Sekiranya gedung tersebut tidak buru-buru dibangun kembali, tentu akan mengganggu kelancaran tugas pokok Kejagung. Atas usulan tersebut di atas, Komisi III DPR tidak keberatan. Adapun berkaitan dengan penyelidikan penyebab kebakaran, masih belum tuntas dilakukan oleh pihak kepolisian, masih menunggu hasil analisis dari laboratorium forensik.
Tidak perlu kaget bila beredar spekulasi di masyarakat bahwa kebakaran itu mungkin berkaitan dengan beberapa peristiwa besar yang sedang ditangani Kejagung. Misalnya kasus korupsi di perusahaan asuransi milik negara, Jiwasraya, atau berkaitan dengan kasus Djoko Tjandra yang juga menyeret pejabat Kejagung sendiri, Jaksa Pinangki Sirna Malasari.
Mudah-mudahan saja pihak kepolisian segera mengumumkan hasil penyelidikannya, agar spekulasi yang berkembang bisa diakhiri. Kemudian soal pembangunan kembali gedung Kejagung, bisa jadi akan menuai kritik dari sejumlah pihak, karena dinilai memakan anggaran yang relatif besar.
Seandainya saja pihak Kejagung telah mengasuransikan gedungnya, tentu akan mendapat penggantian kembali atau lazim disebut dengan klaim, oleh pihak asuransi yang menjadi rekanan.
Harus diakui, secara umum masyarakat kita masih belum insurance minded.
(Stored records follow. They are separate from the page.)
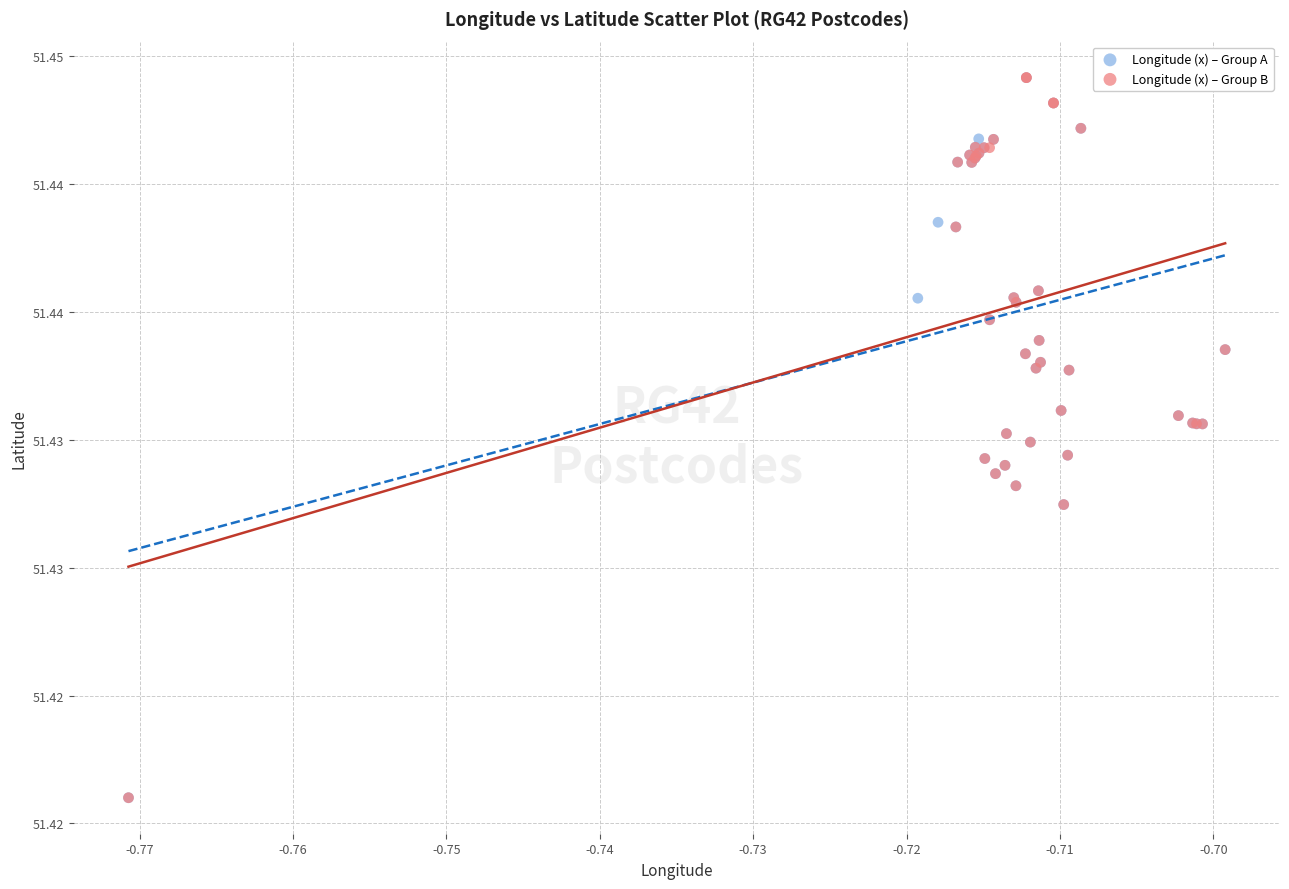

What are all the series names shown in the legend?

Longitude (x) – Group A, Longitude (x) – Group B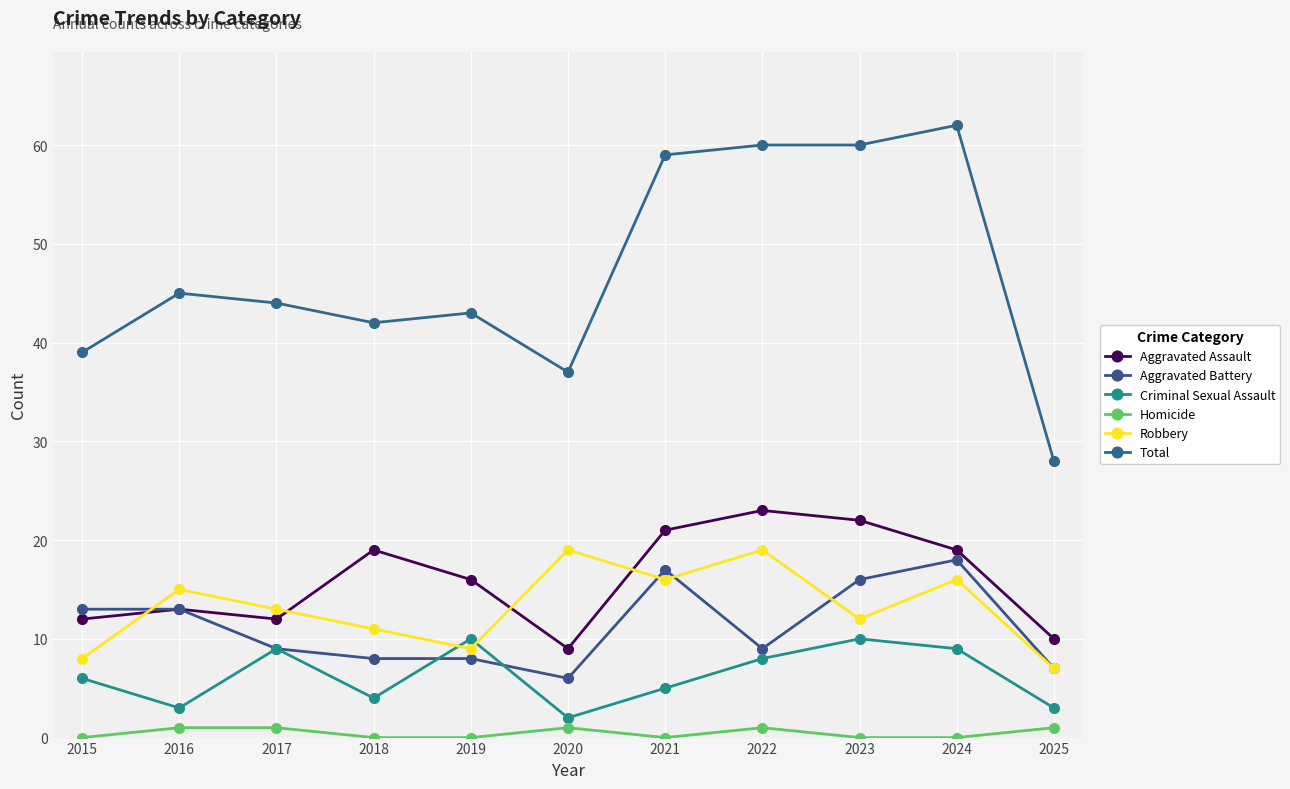

List the labels in order of Robbery value, largest first.

2020, 2022, 2021, 2024, 2016, 2017, 2023, 2018, 2019, 2015, 2025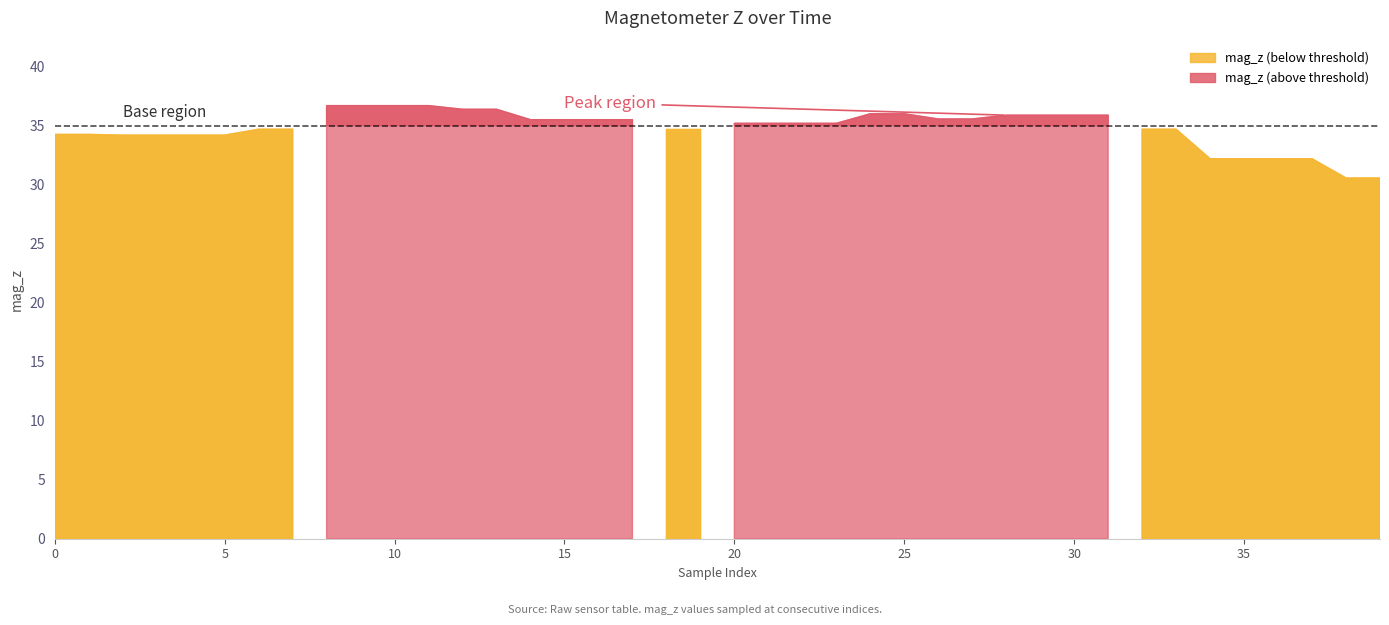

How many values are below 35?

18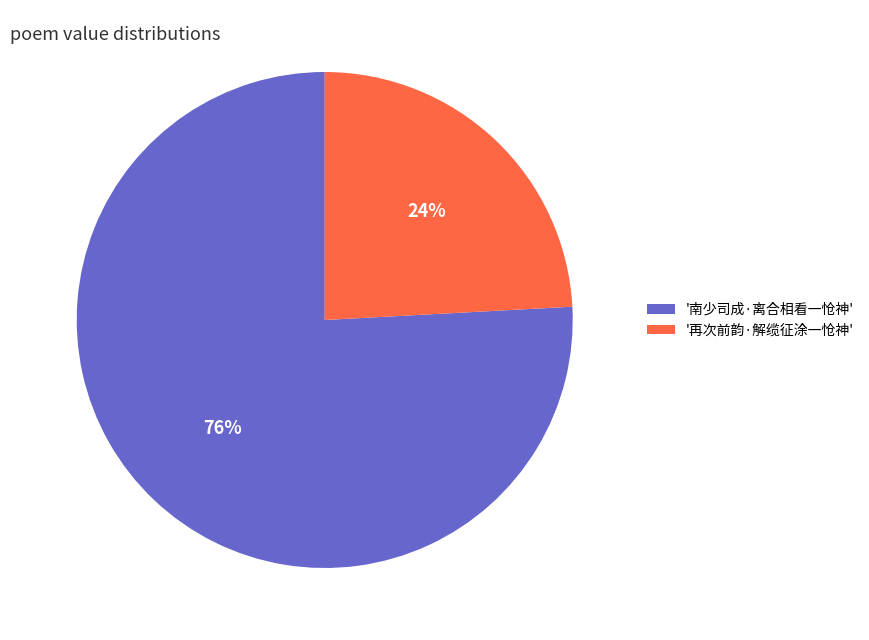

Count the number of slices in the pie.

2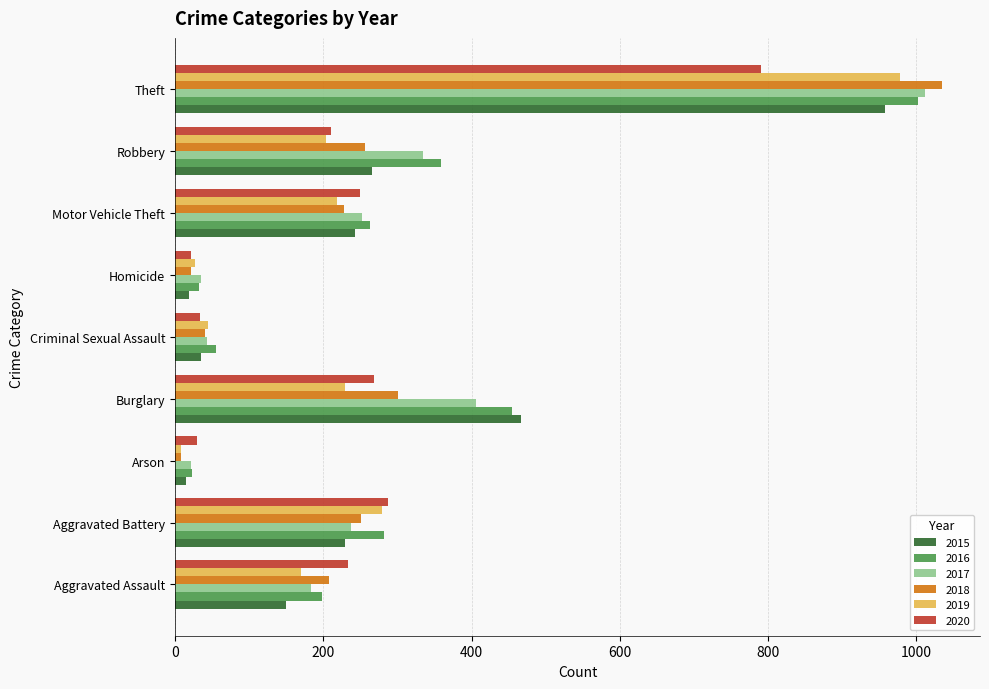

Is the value of 2016 at Criminal Sexual Assault greater than the value of 2020 at Arson?

Yes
Bahwa ada pengecualian untuk kalangan tertentu, tidaklah menghilangkan kesan itu, bahwa kita belum begitu memahami arti penting asuransi. Kalah jauh dengan pemahaman masyarakat tentang pentingnya membuka rekening di bank.
Dapat kita bayangkan, bila pemerintah saja, dalam hal ini Kejagung sebagai contoh, tidak mengasuransikan asetnya berupa gedung, apalagi masyarakat umum, terutama kelas menengah ke bawah, belum tertarik mengasuransikan rumahnya, tokonya, atau gedung lain tempat mereka berusaha.
Tentu ini menjadi tantangan yang harus dijawab oleh asosiasi yang menaungi perusahaan asuransi, maupun masing-masing perusahaan asuransi. Yang dimaksudkan di sini adalah asuransi kerugian, yang didalamnya termasuk asuransi kebakaran. Adapun asuransi jiwa, asuransi kesehatan, maupun asuransi pendidikan, tampaknya sedikit lebih baik dibandingkan asuransi kerugian.
Memang, bisa jadi premi yang harus dibayarkan nasabah masih relatif mahal. Pihak asuransi sebaiknya melakukan berbagai penghematan dalam biaya operasionalnya, namun sambil lebih gencar melakukan sosialisasi, agar premi yang harus dibayar nasabah lebih rendah. Logikanya, bila nasabah yang dihimpun lebih banyak, premi per nasabah bisa diturunkan.
Selain itu, ada persepsi keliru dari sebagian masyarakat, bahwa ikut asuransi kebakaran tersebut merugikan. Soalnya, bila dalam jangka waktu yang diperjanjikan, tidak terjadi kebakaran, maka premi yang dibayarkan akan hilang begitu saja.